Come on Yahoo! News, this kind of sloppy "reporting" will only make me want to refer to you as Yahoo? News in future posts. Get it together.
It's not often that we critique Arts coverage, but this Times piece was so dreadful and misleading and just plain pointless, it needed to be called out.
It's by Michael Cieply and headlined "The Films Are Green, but is Sundance?" The soggy point was that the famous film festival is hosting a number of movies with environmental themes but that Sundance....well, honestly we're not sure of the point. We think it's something like, but people used up gas while traveling to Sundance so therefore there's a conflict with the environmental theme. (Did we mention how pointless this exercise is?)
Some lowlights in an article that was literally brimming with them:
Still, a stroll here this week down Main Street — where a dozen idling trucks were unloading supplies and equipment, while an oversize band bus, with trailer in tow, spewed fumes outside a soon-to-be-busy party site — framed the obvious quandary: how can you cram some 46,000 people, roughly equivalent to a fifth of Hollywood's total work force, into a pretty little mountain town without contributing mightily to the problems your films hope to solve?
Are you following? Do you see the false premise the Times constructs? If you're concerned about the environment, if you want to spread the word about environmental activism through film, than you basically shouldn't participate in our society because if you are associated with an industry in which a bus idles, than you're a hypocrite. Or more accurately, an "obvious quandary" is created.
Honestly, we expect this nonsensical logic from Lou Dobbs who points to snow storms as proof global warming might not exist. But to see the Times traffic in this kind of forced jibberish is depressing.
The groans in the article just kept coming [emphasis added]:
Los Angeles to Park City is about 692 miles by the old wagon route, though most visitors seem to come by air through Salt Lake City
Yes, the Times thought it was noteworthy that Sundance attendees did not drive to Utah.
Utility officials said there was no way to determine how much extra wattage was being poured into the valley for the festival's spotlights and the strings of colored bulbs lining Park City's streets.
Too dumb for words? We think so.
And those were the first two--the best two--examples the Times provided in an effort to show that Sundance was not Green.
It's hard to find journalism more shoddy than this, courtesy of the AP's Matt Apuzzo [emphasis added]:
The price tag for President-elect Barack Obama's inauguration gala is expected to break records, with some estimates reaching as high as $150 million. Despite the bleak economy, however, Democrats who called on President George W. Bush to be frugal four years ago are issuing no such demands now that an inaugural weekend of rock concerts and star-studded parties has begun.
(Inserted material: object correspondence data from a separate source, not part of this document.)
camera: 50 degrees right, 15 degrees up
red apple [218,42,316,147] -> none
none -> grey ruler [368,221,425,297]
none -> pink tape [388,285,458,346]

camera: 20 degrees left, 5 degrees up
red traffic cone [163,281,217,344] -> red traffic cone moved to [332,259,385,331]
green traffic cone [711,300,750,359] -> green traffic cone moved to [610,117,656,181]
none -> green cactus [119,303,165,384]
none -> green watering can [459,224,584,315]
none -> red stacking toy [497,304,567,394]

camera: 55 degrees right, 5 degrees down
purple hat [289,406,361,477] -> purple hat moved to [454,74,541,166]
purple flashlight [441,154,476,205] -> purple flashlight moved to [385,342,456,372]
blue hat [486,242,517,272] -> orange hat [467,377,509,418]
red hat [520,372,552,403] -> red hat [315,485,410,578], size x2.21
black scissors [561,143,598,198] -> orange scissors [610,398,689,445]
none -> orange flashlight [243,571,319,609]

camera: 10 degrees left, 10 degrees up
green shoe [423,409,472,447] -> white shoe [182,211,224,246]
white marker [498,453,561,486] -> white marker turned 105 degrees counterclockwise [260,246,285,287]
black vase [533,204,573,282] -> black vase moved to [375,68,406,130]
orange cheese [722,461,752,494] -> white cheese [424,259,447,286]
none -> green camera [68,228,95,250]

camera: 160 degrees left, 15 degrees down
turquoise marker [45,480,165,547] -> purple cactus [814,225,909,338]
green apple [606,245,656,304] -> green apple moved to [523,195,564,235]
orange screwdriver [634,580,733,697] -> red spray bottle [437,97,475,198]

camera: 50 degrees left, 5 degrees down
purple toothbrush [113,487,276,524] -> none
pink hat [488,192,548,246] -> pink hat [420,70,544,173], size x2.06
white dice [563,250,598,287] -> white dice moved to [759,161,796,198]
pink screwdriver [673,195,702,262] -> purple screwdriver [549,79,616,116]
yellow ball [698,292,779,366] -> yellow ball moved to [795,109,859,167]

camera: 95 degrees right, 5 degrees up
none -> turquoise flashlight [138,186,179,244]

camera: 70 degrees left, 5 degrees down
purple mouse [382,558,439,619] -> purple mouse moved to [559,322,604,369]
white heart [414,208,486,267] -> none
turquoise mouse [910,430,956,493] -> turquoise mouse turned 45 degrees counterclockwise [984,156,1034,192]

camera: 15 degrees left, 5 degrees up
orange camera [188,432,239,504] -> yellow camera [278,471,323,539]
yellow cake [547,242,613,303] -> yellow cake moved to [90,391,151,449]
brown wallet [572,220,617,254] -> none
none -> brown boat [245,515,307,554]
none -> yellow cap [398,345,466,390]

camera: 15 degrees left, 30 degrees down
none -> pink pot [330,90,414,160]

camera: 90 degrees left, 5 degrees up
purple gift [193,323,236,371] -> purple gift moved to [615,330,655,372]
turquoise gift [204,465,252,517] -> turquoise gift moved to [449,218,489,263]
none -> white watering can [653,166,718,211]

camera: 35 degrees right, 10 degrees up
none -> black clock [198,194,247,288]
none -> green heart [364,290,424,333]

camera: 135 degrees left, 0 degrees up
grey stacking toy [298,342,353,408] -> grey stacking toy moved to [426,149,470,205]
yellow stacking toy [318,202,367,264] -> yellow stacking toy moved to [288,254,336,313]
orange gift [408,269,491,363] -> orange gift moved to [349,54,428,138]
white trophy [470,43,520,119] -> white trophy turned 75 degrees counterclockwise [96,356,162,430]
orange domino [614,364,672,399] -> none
Where does that jaw-dropping number of $150 million come from? The AP never says. It doesn't quote anybody, it doesn't point to any facts. There's no nothing. The AP builds an entire story around how much Obama's inauguration might cost (why stop at $150 million?), yet never substantiates the what-if estimates.
As we said, journalism doesn't get much worse than that.
For an ind-depth look at the phony controversy over Obama's possible inauguration costs, click here.
UPDATE: Unlike AP, ABC News at least tries to substantiate the huge figure the media have been tossing around in terms of the cost of Obama's inauguration. (Hint: Most of it is for security.) But even with ABC's actual reporting, the article still falls short. (Hint: No context.)